SoBig Encore Not Likely, Say Experts

 
 
By Dennis Fisher  |  Posted 2003-08-27 Print this article Print
 
 
 
 
 
 
 

Anti-virus experts downplay recent claims that there is a second hidden cache of data in the worm's code that directs infected computers to contact a group of mail and name servers owned by an AOL Time Warner subsidiary.

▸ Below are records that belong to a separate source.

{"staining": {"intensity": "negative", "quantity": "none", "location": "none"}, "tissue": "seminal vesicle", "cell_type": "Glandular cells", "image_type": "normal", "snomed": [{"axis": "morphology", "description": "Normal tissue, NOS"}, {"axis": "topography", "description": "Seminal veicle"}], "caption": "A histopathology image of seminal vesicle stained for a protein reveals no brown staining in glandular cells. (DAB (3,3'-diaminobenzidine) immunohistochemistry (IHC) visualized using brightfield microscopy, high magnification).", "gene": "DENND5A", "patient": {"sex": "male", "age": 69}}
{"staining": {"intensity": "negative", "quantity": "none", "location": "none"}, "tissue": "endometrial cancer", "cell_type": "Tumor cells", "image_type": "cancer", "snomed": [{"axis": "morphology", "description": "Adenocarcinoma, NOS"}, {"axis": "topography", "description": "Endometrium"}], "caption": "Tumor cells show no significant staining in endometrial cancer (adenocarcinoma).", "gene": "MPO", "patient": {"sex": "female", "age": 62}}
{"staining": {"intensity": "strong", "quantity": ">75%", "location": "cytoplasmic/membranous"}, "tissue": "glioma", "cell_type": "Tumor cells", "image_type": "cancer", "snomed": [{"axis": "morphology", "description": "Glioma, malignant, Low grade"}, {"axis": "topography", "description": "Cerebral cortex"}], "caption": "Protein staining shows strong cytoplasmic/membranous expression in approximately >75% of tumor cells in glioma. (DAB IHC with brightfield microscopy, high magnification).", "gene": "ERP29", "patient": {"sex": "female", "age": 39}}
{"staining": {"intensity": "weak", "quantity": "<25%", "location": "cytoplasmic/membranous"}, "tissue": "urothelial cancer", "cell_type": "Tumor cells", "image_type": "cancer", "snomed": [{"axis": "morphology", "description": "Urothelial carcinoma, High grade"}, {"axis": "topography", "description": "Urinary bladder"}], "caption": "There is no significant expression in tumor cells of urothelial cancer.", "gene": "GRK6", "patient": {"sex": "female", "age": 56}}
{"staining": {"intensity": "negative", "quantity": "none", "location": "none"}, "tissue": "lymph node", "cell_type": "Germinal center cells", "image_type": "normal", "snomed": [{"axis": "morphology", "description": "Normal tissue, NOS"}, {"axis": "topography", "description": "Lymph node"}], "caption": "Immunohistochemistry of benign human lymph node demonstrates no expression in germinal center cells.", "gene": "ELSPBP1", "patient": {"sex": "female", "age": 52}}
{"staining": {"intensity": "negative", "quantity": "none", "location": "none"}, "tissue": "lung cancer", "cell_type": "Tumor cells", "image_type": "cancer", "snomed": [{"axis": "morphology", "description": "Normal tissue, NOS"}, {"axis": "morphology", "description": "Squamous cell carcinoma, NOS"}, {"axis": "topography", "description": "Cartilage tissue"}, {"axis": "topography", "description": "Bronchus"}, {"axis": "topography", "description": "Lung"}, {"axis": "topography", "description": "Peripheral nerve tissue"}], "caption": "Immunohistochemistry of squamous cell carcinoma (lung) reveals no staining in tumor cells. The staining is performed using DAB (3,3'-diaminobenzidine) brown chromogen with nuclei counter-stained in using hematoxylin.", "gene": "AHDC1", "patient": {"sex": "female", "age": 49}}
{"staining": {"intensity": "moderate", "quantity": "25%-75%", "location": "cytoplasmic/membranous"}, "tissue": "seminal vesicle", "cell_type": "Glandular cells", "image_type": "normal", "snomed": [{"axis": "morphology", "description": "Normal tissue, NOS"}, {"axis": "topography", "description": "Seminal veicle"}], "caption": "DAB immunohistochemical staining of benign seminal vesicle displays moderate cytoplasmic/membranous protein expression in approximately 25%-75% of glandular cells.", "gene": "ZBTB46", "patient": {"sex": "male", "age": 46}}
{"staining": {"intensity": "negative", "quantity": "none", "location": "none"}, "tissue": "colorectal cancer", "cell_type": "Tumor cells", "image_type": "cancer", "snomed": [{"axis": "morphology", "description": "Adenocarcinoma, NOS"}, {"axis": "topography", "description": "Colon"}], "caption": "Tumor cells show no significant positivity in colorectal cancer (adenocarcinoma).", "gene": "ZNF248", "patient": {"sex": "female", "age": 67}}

Anti-virus experts are downplaying recent claims that there is a second hidden cache of data in the SoBig worms code that directs infected computers to contact a group of seven mail and name servers owned by an AOL Time Warner Inc. subsidiary. Officials at BitDefender, a unit of Softwin SRL in Bucharest, Romania, said on Tuesday that they had found a second set of encrypted server addresses in the code of the eminently annoying SoBig.F worm. All of the server names appear to belong to Time Warner Telecom Inc. "The code is quite straightforward and accurately indicates that the virus asks for information at this address, waits for the answer and than runs the downloaded file on the infected host," said Mihai Chiriac, a virus researcher at BitDefender. "As for the moment, there is no information at any of these addresses; we cant predict the codes effects."
BitDefenders claims come less than a week after a similar warning from several anti-virus companies touched off fears that the hundreds of thousands of SoBig-infected machines would all contact one of 20 PCs whose IP addresses were hidden in the worms code. Once connected to one of the PCs, the infected machines would download an unknown file and experts worried the action could be the precursor to a large-scale secondary attack.
But security specialists were able to locate and take down most of the 20 PCs before the hour at which the infected computers were supposed to begin their downloads. Despite the revelation of the additional server names in the worms instructions, anti-virus experts say there is little reason to get worked up. Ian Hameroff, eTrust security strategist at Computer Associates International Inc., in Islandia, N.Y., said the discovery of the server names is "nothing special" and does not constitute a "hidden treasure trove." Specialists in CAs anti-virus lab said the server names could simply be part of SoBig.Fs e-mail spreading routine. Time Warner Telecom, based in Littleton, Colo., is a provider of broadband optical networks for enterprises.